---------- SOURCE MATERIAL
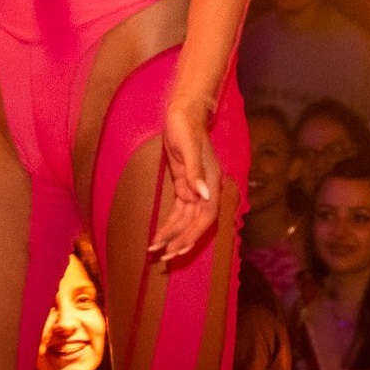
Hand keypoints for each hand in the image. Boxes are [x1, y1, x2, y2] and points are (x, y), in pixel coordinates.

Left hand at [148, 102, 222, 264]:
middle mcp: (206, 190)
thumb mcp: (188, 147)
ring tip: (156, 249)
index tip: (178, 248)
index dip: (194, 234)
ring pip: (186, 219)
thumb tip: (203, 196)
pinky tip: (160, 233)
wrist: (182, 112)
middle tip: (163, 257)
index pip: (206, 216)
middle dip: (181, 240)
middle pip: (196, 223)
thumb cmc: (186, 126)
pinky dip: (170, 222)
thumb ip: (195, 173)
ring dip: (173, 235)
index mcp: (212, 183)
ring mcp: (195, 188)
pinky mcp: (184, 184)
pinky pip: (179, 210)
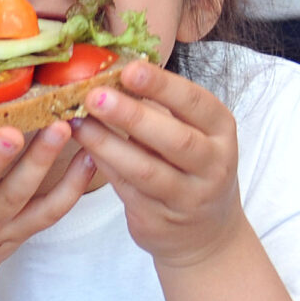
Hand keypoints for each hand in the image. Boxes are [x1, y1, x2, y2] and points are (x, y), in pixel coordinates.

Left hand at [70, 60, 242, 269]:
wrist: (204, 231)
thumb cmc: (189, 166)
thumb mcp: (192, 133)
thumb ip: (161, 108)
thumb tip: (113, 72)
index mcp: (221, 131)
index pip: (197, 103)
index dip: (163, 86)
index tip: (129, 69)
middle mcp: (213, 164)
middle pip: (176, 139)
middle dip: (132, 116)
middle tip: (94, 96)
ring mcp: (188, 195)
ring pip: (146, 170)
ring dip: (108, 144)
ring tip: (78, 123)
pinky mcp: (160, 218)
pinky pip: (127, 189)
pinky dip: (103, 166)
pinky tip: (82, 147)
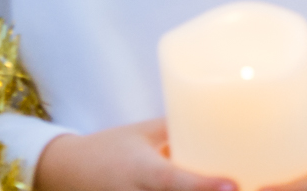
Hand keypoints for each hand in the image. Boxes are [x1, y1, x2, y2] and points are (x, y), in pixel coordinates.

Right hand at [34, 120, 234, 190]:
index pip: (175, 183)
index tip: (232, 184)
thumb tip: (225, 121)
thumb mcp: (145, 133)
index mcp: (141, 171)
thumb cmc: (110, 148)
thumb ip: (181, 130)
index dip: (204, 186)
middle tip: (244, 187)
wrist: (63, 172)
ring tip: (232, 189)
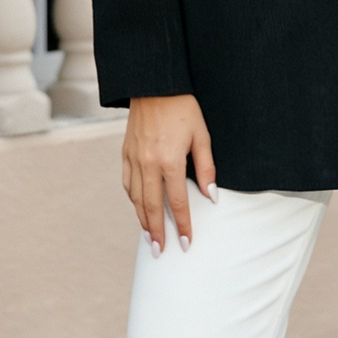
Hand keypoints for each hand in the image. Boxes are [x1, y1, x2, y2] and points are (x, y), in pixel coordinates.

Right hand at [123, 94, 215, 254]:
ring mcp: (133, 159)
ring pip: (135, 198)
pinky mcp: (125, 153)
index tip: (186, 243)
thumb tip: (212, 197)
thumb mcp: (202, 136)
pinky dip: (132, 200)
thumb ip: (207, 169)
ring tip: (149, 237)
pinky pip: (127, 183)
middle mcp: (148, 164)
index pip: (177, 202)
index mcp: (170, 161)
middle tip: (161, 252)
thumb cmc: (183, 108)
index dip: (182, 225)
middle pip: (151, 207)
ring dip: (142, 220)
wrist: (153, 84)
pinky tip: (138, 209)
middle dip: (157, 232)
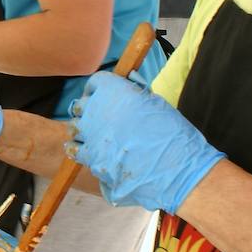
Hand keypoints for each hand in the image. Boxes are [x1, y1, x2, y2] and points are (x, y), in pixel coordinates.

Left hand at [69, 72, 223, 213]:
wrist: (176, 169)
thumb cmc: (173, 134)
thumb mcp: (155, 103)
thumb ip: (134, 95)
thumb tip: (127, 88)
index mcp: (114, 91)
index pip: (96, 83)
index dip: (98, 89)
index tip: (100, 94)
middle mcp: (97, 110)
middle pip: (81, 105)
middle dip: (88, 110)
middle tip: (99, 117)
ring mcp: (91, 136)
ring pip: (74, 129)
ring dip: (83, 131)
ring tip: (94, 136)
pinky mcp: (91, 159)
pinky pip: (77, 151)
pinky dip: (81, 151)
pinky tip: (89, 152)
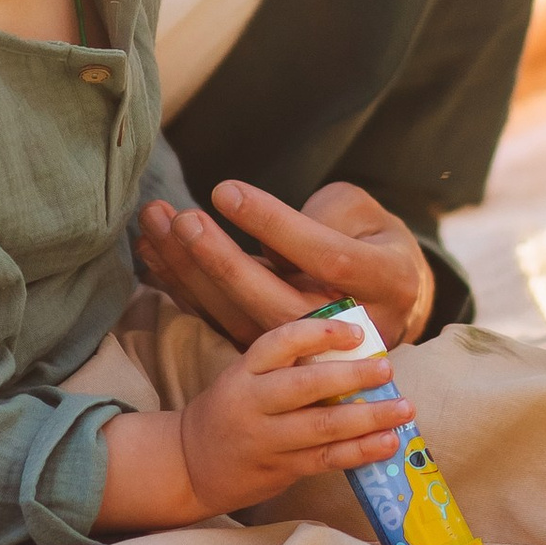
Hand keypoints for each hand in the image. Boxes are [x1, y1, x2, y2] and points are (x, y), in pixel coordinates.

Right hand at [95, 316, 414, 529]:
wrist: (191, 464)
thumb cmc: (233, 410)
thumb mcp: (246, 376)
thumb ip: (289, 364)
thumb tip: (356, 344)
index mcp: (244, 370)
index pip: (280, 343)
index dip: (319, 333)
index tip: (356, 331)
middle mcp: (253, 402)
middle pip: (305, 385)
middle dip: (351, 376)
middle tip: (387, 368)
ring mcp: (266, 439)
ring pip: (322, 426)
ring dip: (368, 418)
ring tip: (403, 409)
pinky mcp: (280, 470)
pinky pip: (326, 459)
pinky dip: (361, 451)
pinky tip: (388, 442)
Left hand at [134, 176, 434, 350]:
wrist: (391, 303)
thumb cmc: (373, 241)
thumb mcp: (367, 213)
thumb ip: (324, 217)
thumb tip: (267, 234)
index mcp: (387, 281)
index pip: (326, 255)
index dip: (273, 225)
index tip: (225, 190)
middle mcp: (351, 326)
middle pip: (277, 302)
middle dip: (221, 262)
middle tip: (182, 220)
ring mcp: (310, 349)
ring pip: (243, 318)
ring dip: (191, 274)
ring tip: (155, 226)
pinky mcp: (276, 354)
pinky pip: (224, 323)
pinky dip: (185, 289)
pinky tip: (153, 253)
--------------------
ABOUT THIS EXERCISE |
In the records above, locate every line with the string "Left" and copy it.

OUTPUT FOR THIS EXERCISE |
Left hand at [148, 102, 222, 264]:
Left hand at [70, 60, 242, 269]:
Left hand at [69, 72, 223, 213]:
Left hand at [134, 176, 434, 350]:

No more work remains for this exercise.